Extract every line from each of the rows below and copy it down word for word.

Saved entries:
○ ○ ○ ○ ○ ○ ○
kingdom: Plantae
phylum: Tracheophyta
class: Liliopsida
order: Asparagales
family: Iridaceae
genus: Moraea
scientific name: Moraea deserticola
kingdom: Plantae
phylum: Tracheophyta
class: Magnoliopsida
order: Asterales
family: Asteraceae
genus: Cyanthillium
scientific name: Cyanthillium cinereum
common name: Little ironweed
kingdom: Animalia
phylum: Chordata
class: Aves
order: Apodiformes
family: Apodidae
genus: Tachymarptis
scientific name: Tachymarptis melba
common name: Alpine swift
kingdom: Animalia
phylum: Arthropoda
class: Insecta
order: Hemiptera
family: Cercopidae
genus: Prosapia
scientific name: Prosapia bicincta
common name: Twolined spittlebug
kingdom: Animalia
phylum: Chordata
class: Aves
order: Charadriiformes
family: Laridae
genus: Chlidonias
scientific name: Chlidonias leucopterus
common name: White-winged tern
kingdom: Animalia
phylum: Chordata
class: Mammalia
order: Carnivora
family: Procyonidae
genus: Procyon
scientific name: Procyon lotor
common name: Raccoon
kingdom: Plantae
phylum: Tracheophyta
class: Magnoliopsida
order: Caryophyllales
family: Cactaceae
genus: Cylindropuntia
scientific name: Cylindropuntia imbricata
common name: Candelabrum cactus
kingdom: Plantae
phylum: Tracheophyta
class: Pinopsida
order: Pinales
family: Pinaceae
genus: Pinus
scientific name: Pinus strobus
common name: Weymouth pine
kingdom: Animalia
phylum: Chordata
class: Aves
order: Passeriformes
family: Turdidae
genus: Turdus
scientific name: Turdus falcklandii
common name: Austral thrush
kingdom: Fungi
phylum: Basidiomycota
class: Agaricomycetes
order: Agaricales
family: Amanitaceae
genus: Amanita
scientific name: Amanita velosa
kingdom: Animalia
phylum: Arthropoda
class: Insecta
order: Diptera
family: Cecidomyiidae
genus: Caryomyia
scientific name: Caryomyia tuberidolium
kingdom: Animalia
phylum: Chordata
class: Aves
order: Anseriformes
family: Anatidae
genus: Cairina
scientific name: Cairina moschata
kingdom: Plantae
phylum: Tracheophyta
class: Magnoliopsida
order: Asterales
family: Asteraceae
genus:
○ ○ ○ ○ ○ ○ ○
## RESPONSE TO THE EXERCISE
kingdom: Plantae
phylum: Tracheophyta
class: Liliopsida
order: Asparagales
family: Iridaceae
genus: Moraea
scientific name: Moraea deserticola
kingdom: Plantae
phylum: Tracheophyta
class: Magnoliopsida
order: Asterales
family: Asteraceae
genus: Cyanthillium
scientific name: Cyanthillium cinereum
common name: Little ironweed
kingdom: Animalia
phylum: Chordata
class: Aves
order: Apodiformes
family: Apodidae
genus: Tachymarptis
scientific name: Tachymarptis melba
common name: Alpine swift
kingdom: Animalia
phylum: Arthropoda
class: Insecta
order: Hemiptera
family: Cercopidae
genus: Prosapia
scientific name: Prosapia bicincta
common name: Twolined spittlebug
kingdom: Animalia
phylum: Chordata
class: Aves
order: Charadriiformes
family: Laridae
genus: Chlidonias
scientific name: Chlidonias leucopterus
common name: White-winged tern
kingdom: Animalia
phylum: Chordata
class: Mammalia
order: Carnivora
family: Procyonidae
genus: Procyon
scientific name: Procyon lotor
common name: Raccoon
kingdom: Plantae
phylum: Tracheophyta
class: Magnoliopsida
order: Caryophyllales
family: Cactaceae
genus: Cylindropuntia
scientific name: Cylindropuntia imbricata
common name: Candelabrum cactus
kingdom: Plantae
phylum: Tracheophyta
class: Pinopsida
order: Pinales
family: Pinaceae
genus: Pinus
scientific name: Pinus strobus
common name: Weymouth pine
kingdom: Animalia
phylum: Chordata
class: Aves
order: Passeriformes
family: Turdidae
genus: Turdus
scientific name: Turdus falcklandii
common name: Austral thrush
kingdom: Fungi
phylum: Basidiomycota
class: Agaricomycetes
order: Agaricales
family: Amanitaceae
genus: Amanita
scientific name: Amanita velosa
kingdom: Animalia
phylum: Arthropoda
class: Insecta
order: Diptera
family: Cecidomyiidae
genus: Caryomyia
scientific name: Caryomyia tuberidolium
kingdom: Animalia
phylum: Chordata
class: Aves
order: Anseriformes
family: Anatidae
genus: Cairina
scientific name: Cairina moschata
kingdom: Plantae
phylum: Tracheophyta
class: Magnoliopsida
order: Asterales
family: Asteraceae
genus:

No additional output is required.